UK.- Simon Rydings, the chief executive of lottery operator Capen Limited, has been sentenced to three months in prison for failing to deliver £285,000 to a charity beneficiary. Capen operated a lottery on behalf of Sheffield Hospitals Charity but failed to hand over the proceeds.

Birmingham Magistrates Court was told that Rydings spent the proceeds that should have gone to the charity on business costs and was unable to pay the full amount to the charity.

Rydings, from Edinburgh, must pay £1,000 compensation to the charity within 18 months of leaving prison.
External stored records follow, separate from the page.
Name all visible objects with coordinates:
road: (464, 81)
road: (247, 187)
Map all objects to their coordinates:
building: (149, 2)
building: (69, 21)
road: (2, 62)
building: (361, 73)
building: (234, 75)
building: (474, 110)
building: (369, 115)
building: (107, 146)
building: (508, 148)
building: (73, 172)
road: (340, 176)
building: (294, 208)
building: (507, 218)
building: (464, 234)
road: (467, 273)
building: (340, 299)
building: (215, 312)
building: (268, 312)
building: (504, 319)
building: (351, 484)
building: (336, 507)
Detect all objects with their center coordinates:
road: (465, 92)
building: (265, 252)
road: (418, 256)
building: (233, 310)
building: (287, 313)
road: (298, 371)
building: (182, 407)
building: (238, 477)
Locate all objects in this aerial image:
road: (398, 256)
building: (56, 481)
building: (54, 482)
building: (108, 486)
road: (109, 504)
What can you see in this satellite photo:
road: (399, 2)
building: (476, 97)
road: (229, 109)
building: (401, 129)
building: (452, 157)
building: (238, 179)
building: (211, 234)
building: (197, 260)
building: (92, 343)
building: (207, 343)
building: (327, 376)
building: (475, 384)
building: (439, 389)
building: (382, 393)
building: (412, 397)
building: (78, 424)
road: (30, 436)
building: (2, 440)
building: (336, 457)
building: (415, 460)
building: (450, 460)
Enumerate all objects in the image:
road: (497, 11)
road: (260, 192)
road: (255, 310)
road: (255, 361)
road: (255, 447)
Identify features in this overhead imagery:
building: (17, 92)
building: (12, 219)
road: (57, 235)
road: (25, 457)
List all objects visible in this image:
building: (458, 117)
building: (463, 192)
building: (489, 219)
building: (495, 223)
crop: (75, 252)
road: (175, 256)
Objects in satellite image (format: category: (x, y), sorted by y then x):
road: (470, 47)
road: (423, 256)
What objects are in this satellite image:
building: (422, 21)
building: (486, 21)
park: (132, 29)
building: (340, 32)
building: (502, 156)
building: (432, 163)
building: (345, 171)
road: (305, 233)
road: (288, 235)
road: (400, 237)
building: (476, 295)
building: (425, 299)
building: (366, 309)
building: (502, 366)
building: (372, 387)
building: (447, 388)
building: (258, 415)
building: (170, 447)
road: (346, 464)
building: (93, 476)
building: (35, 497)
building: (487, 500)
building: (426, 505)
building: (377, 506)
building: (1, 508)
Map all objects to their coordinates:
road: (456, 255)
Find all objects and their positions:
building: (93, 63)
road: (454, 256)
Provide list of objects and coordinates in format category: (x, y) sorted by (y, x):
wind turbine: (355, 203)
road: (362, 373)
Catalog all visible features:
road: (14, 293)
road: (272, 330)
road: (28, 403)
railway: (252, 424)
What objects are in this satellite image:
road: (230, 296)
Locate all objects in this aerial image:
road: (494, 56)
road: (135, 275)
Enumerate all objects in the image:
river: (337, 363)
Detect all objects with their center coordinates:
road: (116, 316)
Capen Limited’s licence had already been suspended last December.

It initially received an operating licence in 2014 followed by a software licence in 2017. It ran the brands Little Lottery, the Sports Lotto, Zaffo and previously Lottery For Kids.

Helen Venn, executive director of the Gambling Commission, said Rydings had “completely failed as the CEO of a company with a Gambling Commission licence” and that he was “now paying the price”.

She said: “Lotteries in this country can only be run for good causes – charities and other non-commercial organisations who run lotteries rely heavily on the income they receive from lotteries to support the important work they do.

“Consumers in this country deserve to know that when they enter a lottery they are helping support their chosen cause – and we will not hesitate to take action against individuals who misuse funds in the way Rydings did.”

The UK government is currently carrying out a review of potential reforms to the charity lotteries sector and evaluating the possibility of increasing the charity lottery sales limit by 100 per cent.

Meanwhile, the Australian lottery firm Jumbo Interactive, which owns and manages lotteries in the UK, has urged the UK government to close a loophole that allows prize draws to avoid regulations that cover lotteries and raffles.

It’s called on the government to regulate prize draws and competitions like gambling.